In 1999, Carrow repatriated a lot of his collection to the Navajo Nation and Carrow said in his e-mail that all of the objects he is offering to the tribe now were observed by Navajo officials during that repatriation.

Carrow said that Richard Begay, who used to work for the Navajo Historical Preservation Office “was aware I was retaining a significant portion of my collection and it is that portion I am selling now.”

Along with the medicine bundles, Carrow said he has some other items of cultural significance that he will also be including in the sale.

One such item is a series of photographs he said he took of a nine-day ceremony in November 1991 conducted by the late singer Fort Johnson of Kaibeto, Arizona.

Carrow said he assisted Johnson with several sings in the late 1980s and early 1990s and these photographs, Carrow said, may be the only ones ever taken at these ceremonies.

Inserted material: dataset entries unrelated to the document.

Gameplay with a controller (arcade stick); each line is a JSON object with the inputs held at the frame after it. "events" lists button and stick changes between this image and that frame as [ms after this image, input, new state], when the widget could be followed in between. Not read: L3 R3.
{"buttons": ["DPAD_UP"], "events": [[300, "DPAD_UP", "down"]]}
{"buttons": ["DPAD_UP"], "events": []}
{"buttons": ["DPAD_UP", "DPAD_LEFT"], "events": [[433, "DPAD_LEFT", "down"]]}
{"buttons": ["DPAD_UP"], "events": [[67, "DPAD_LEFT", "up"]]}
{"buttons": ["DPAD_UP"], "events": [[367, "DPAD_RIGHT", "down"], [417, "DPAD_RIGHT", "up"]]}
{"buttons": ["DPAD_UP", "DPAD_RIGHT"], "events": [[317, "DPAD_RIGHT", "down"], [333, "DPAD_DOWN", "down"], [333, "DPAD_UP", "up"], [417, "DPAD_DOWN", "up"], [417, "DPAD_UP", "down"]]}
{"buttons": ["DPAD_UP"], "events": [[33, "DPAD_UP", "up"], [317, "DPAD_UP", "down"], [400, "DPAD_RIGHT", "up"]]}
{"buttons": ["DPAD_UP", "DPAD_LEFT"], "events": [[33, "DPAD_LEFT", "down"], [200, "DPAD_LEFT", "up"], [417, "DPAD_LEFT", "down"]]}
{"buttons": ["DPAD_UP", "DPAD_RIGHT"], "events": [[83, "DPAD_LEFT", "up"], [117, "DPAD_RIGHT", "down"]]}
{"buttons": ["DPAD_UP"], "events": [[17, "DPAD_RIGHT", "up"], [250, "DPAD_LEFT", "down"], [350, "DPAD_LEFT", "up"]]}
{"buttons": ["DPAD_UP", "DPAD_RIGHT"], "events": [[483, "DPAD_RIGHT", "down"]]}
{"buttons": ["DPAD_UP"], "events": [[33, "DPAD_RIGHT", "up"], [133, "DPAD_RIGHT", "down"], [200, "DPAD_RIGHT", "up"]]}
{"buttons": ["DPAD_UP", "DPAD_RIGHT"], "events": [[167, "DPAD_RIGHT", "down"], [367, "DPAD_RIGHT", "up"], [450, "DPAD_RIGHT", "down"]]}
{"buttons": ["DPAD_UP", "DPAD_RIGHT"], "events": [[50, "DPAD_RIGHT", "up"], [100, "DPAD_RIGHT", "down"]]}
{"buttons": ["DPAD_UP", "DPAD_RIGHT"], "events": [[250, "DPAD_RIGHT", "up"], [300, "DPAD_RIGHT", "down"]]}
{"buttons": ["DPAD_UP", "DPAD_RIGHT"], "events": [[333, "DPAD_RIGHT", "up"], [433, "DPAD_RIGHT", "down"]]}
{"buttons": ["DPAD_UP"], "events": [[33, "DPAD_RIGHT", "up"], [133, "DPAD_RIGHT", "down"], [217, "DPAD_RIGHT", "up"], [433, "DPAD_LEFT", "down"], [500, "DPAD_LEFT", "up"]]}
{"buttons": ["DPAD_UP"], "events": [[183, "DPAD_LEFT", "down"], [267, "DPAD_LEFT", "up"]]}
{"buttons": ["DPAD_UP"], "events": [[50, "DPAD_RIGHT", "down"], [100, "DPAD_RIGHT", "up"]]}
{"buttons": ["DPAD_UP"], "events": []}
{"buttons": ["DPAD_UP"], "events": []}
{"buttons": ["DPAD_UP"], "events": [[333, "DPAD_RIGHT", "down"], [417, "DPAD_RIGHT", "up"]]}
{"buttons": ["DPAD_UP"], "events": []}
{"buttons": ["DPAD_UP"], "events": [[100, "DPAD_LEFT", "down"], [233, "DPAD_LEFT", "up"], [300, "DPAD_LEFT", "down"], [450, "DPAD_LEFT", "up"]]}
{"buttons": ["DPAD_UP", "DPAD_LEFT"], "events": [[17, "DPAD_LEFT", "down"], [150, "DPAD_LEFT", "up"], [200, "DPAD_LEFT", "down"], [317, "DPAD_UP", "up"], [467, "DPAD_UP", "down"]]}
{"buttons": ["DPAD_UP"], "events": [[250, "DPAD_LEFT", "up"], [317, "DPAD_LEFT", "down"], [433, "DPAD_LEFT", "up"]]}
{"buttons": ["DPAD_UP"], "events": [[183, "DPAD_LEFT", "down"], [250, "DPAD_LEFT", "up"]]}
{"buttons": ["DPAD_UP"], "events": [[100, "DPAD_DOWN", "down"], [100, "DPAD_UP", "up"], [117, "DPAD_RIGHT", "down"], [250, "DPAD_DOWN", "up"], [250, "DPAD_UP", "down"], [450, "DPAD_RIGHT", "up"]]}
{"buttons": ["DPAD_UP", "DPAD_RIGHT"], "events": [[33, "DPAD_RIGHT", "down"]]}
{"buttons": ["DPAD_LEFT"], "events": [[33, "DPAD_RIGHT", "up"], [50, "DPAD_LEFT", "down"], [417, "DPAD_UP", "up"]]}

Carrow has given the tribal officials until Jan. 31 to make a decision on whether hey want to buy his collection.

Historical Preservation officials said there is no account that can be used to make a purchase of this kind, but in previous cases where the tribe has been offered something of this type for sale, funds were provided within the tribe.

Carrow so far has not shown tribal officials proof that the items he is offering for sale were purchased before the law was passed in 1990 and, for Carrow, this is critical because if he can’t prove legal rights to own the bundles, federal law recognizes them as being held illegally and the Navajo Nation would have the right to step in and take the items.

Currently, the sale is also being looked at by various groups, such as the Navajo Department of Justice and the Bureau of Indian Affairs, to determine whether Carrow’s claims are accurate.

NAVAJO TIMES | ADRON GARDNER

Private collector Richard Carrow has offered the Navajo Nation a “first right of refusal to purchase” a medicine pouch for the sum of $25,000.